╭─ EXCERPTED TEXT
Hello. You may or may not be aware that I’m writing a book, called After Daft. You can pre-order it here (Amazon) and here (Waterstones), though I’ll have updated links for international editions in due course. It’s due for publication in early 2024.
The topline subject of the book is kind of self-evident: Daft Punk. But I went into the writing stage back in 2019 — well before they split up, btw; no buck-chasing here — with an ambition to get arms around the multiple shifts in dance, electronic-pop, DJing, live performance and technology over the past 30 years.
On top of that, I wanted to provide a more explicit look at the aftershocks of Daft Punk’s Alive 2006-07 tour, map how audience sensibilities changed during the EDM boom, and interrogate the highly uneven distribution of wealth and praise back to the originators of house and techno in Chicago, Detroit, NYC and beyond.
Even with a relatively open-ended goal of spanning the churn of culture from 1993-2023, AD has already become a much broader project. My archive of new first-hand interviews with some of the most celebrated artists/DJs/labels of the age is 100s of hours long, and growing. We expect around 150 contributors to the book when all’s said and done, and it might just have a second life on screen, too. Fingers Cross’d.
So, this is why I’ve set up The AD Files: I’m going to give a lot of it away before publication.
╰─
╭─ DATA EXCERPTS
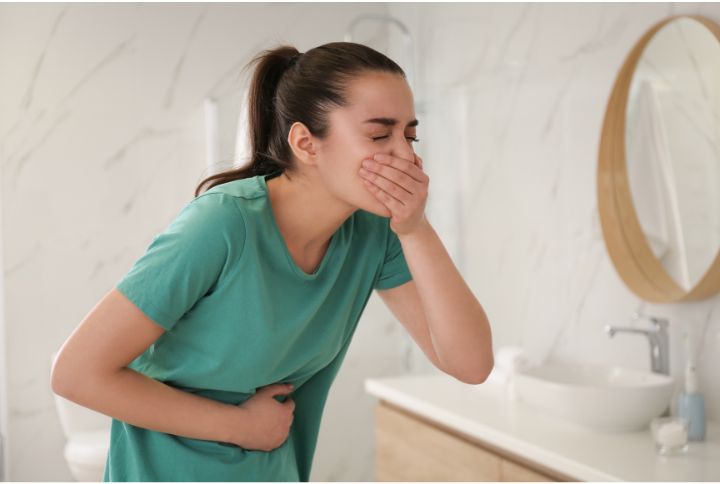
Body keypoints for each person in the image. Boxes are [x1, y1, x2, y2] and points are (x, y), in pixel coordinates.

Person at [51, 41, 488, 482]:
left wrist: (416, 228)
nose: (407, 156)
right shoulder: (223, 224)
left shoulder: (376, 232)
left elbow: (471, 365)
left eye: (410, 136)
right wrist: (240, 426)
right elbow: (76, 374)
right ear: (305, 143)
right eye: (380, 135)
╰─
╭─ DATA EXCERPTS
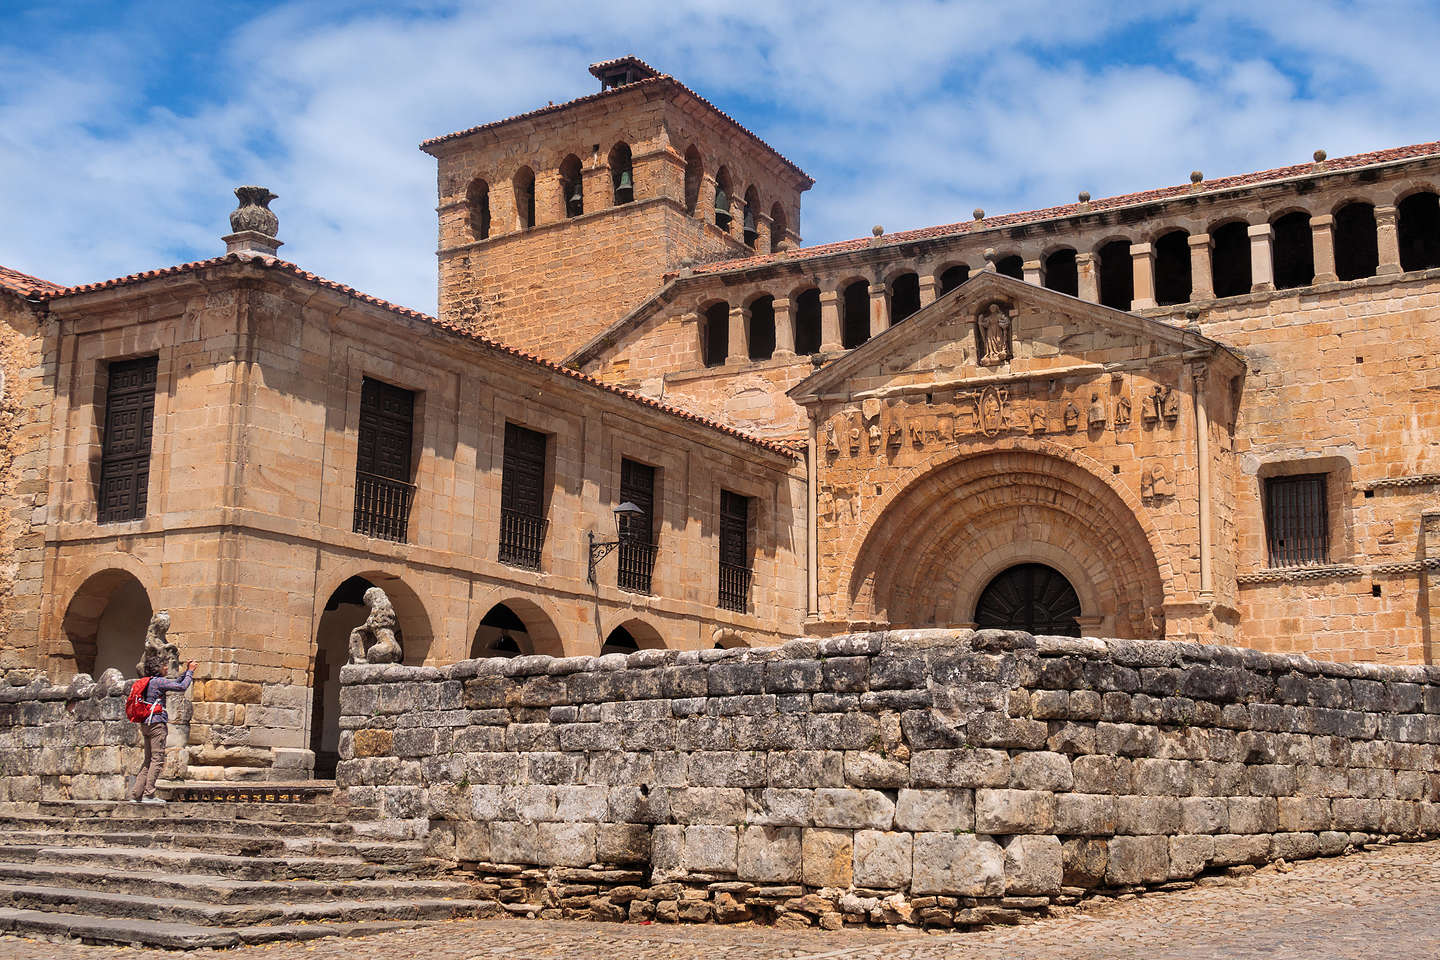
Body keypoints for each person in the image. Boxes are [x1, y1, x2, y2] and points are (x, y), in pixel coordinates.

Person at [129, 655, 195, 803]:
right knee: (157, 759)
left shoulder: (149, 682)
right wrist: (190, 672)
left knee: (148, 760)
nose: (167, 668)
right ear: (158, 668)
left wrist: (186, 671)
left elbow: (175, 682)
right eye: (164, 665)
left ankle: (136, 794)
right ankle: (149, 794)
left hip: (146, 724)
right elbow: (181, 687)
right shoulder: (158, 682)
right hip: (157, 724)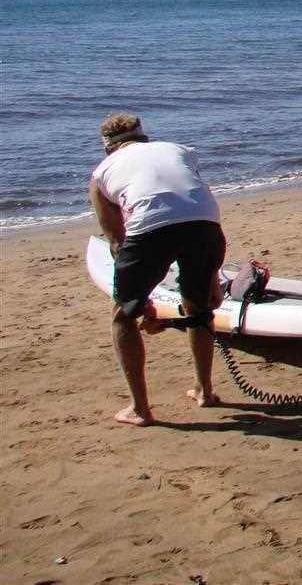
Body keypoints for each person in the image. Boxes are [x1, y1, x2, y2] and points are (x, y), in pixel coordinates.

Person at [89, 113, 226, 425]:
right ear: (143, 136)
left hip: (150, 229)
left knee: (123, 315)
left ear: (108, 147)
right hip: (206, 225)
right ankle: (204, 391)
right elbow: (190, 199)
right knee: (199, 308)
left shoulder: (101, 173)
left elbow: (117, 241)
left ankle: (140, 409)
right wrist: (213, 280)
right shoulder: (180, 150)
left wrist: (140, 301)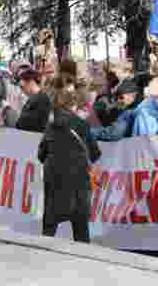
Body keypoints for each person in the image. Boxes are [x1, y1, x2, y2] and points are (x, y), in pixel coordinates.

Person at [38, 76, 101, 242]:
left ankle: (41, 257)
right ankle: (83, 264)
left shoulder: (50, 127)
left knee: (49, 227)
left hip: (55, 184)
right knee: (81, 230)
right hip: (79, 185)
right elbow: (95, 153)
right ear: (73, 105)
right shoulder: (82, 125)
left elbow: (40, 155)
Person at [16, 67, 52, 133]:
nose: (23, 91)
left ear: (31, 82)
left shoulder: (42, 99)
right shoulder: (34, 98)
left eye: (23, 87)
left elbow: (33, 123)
╰─
╭─ DATA EXCERPTS
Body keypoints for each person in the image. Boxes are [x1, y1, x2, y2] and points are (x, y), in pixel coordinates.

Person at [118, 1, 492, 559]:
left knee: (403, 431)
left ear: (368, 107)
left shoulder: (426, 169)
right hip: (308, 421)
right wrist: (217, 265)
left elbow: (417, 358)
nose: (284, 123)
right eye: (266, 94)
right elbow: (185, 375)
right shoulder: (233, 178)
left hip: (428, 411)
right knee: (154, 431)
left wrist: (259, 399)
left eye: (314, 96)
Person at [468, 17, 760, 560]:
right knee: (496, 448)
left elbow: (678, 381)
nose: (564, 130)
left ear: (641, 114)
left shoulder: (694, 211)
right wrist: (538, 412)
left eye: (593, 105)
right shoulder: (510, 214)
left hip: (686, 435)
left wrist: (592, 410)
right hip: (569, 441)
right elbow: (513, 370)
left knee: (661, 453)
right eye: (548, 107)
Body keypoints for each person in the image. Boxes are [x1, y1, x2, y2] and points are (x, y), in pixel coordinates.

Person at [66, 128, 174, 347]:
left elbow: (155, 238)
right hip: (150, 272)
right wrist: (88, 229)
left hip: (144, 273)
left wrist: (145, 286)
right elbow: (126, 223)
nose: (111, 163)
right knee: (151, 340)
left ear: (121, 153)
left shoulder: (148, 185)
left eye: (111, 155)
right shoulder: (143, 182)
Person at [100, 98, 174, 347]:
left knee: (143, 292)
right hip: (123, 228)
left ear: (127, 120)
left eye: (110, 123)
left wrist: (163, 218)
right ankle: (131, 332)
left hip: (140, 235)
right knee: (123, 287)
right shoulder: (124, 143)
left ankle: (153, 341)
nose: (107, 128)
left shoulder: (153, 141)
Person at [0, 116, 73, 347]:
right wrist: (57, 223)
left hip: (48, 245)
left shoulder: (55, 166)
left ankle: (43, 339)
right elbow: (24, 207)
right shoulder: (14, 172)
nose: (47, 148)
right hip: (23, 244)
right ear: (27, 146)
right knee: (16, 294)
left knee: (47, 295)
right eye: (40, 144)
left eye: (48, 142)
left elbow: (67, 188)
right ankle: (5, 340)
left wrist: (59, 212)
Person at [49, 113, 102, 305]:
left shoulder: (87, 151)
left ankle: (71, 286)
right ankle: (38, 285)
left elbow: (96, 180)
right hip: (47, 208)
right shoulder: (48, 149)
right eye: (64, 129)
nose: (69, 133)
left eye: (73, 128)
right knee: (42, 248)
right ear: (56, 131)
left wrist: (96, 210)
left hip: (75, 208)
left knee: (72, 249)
╰─
STUDY QUESTIONS
A: According to the post about the book After Daft, in what year did the author begin the writing stage?
B: Resume the post about the book After Daft, starting right after its final sentence.

SET OF ANSWERS
A: 2019

B:
Part of that is a byproduct of printing times (newsflash: really slow!), yet the more pertinent reason is that I’ve got closer than I believe more or less anyone else has so far to: A) the inner core of Daft Punk, their creative team, collaborators and affiliated allies across music and art; and B) the wider story of how dance music and DJ culture has become a sensationally popular, profitable yet contentious global affair.
I’m extraordinarily buzzed and genuinely humbled to have the trust to tell the story properly. But there’s already more material gathered than I can fit into a book, and the amount of private testimonies, photos, videos and behind-the-scenes assets which my team and I are gathering is very exciting. It’s too valuable an archive to sit on.
By the by, it’ll be nice to keep a rolling diary, particularly as I travel on my weekends and spare time around France and the US (posting this from subarctic Detroit now in the middle of a run of conversations with serious techno heavyweights), and I kind of need a home anyway for the amount of AD-adjacent writing I’ve done for Pitchfork, The Guardian, DJM, Crack and other publications.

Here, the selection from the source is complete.